Ok, I will end this rant with this: TANNING BEDS KILL.
(and doctors are nuts.)
That is all.

In other news, I started having fun with beads recently, and last night I made a rosary with the cross I bought at the cabaret the other day. Check it out!


I so enjoy making necklaces. I think this year I will be making lots of necklaces as presents.

Now check this out and go to bed you guys!

http://www.buzzfeed.com/mjs538/who-is-paul-mccartney

-E.





1 comment:

alicia said...

i agree that doctors are nuts. my allergist was bald with bushy RED eyebrows and would always sit next to me on the table to stethoscope me and look down my top. he was so fucking weird, the last time i was there i ran out of there without paying. whoops.

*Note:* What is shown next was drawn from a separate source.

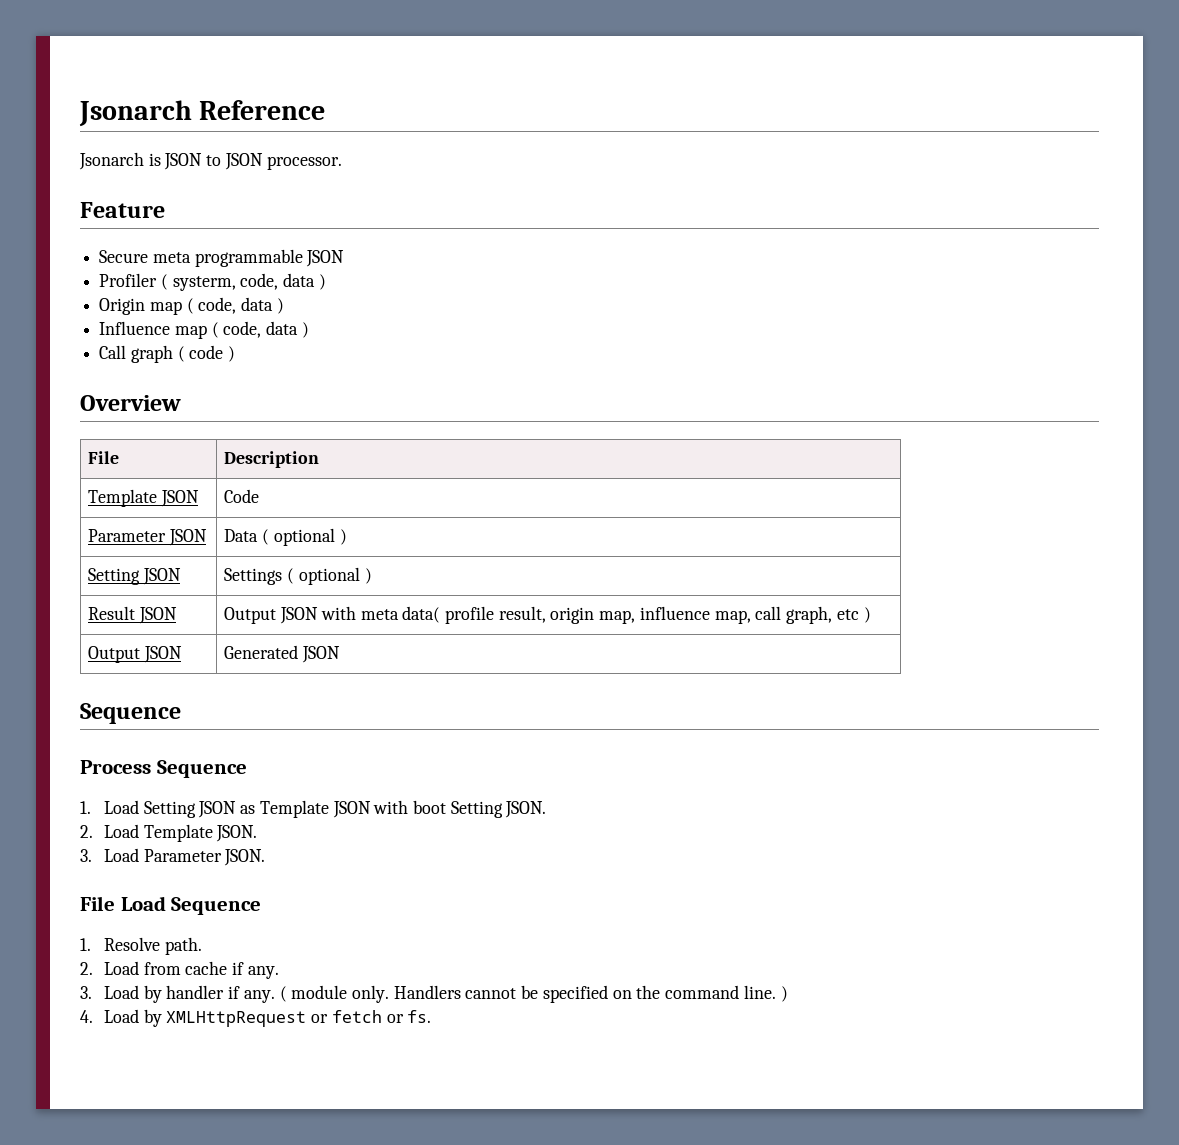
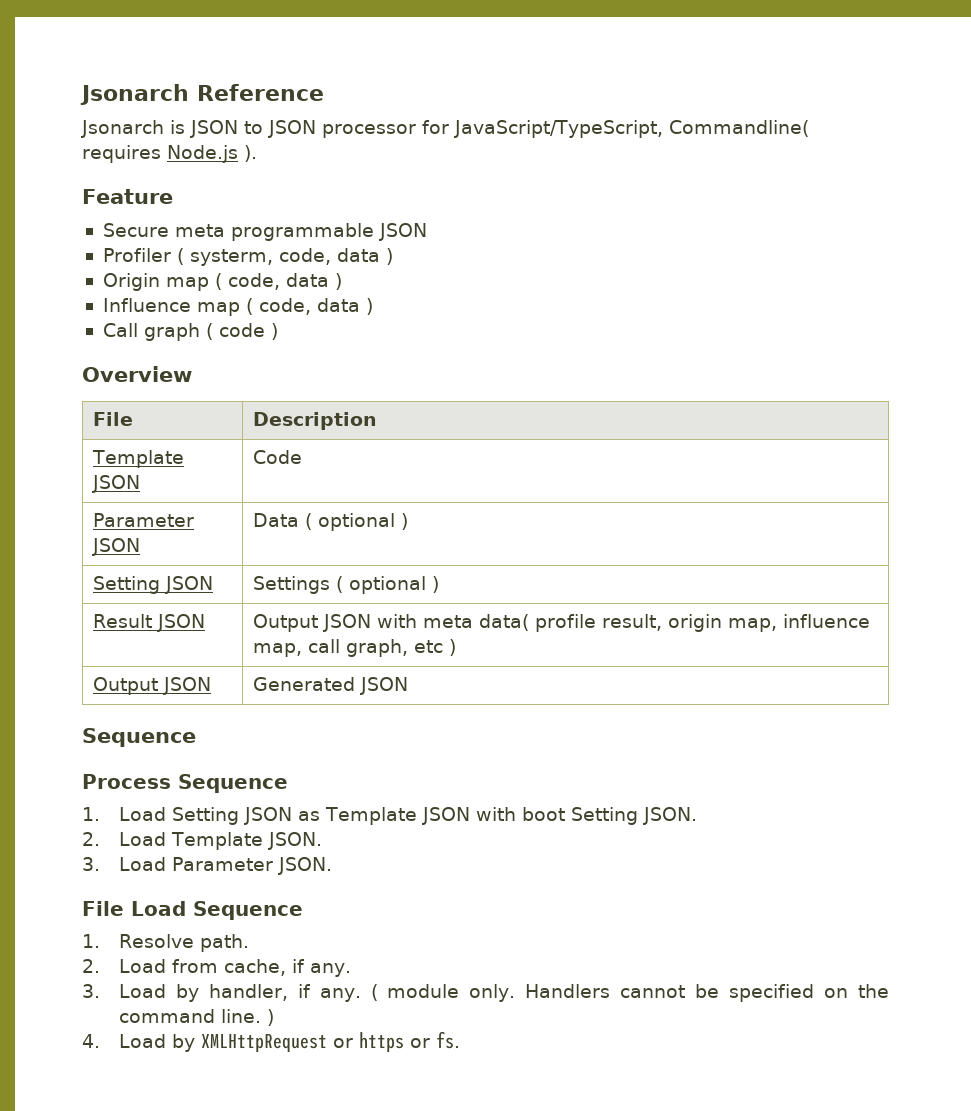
[266,156,342,170] processor. -> [322,120,809,138] [82,145,257,163] processor for JavaScript/TypeScript, Commandline( requires Node.js ).
[185,961,228,975] cache -> [223,959,286,976] cache,
[166,985,225,999] handler -> [208,984,288,1001] handler,
[331,1010,382,1023] fetch -> [358,1032,404,1052] https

also, because i am also littered with moles i made an appointment with a dermo (inspired by your teachings). it was hilarious because he was basically my age and looking under each boob and on my bum for moles! i've always preached against tanning/tanning beds even before this whole nightmare with your cancer, so i definitely don't hesitate to tell people NOT to tan!

anywho... i think we were both blessed with iron livers - i should have been dead like 30 times by now if it wasn't for that baby filtering toxins like a bad ass.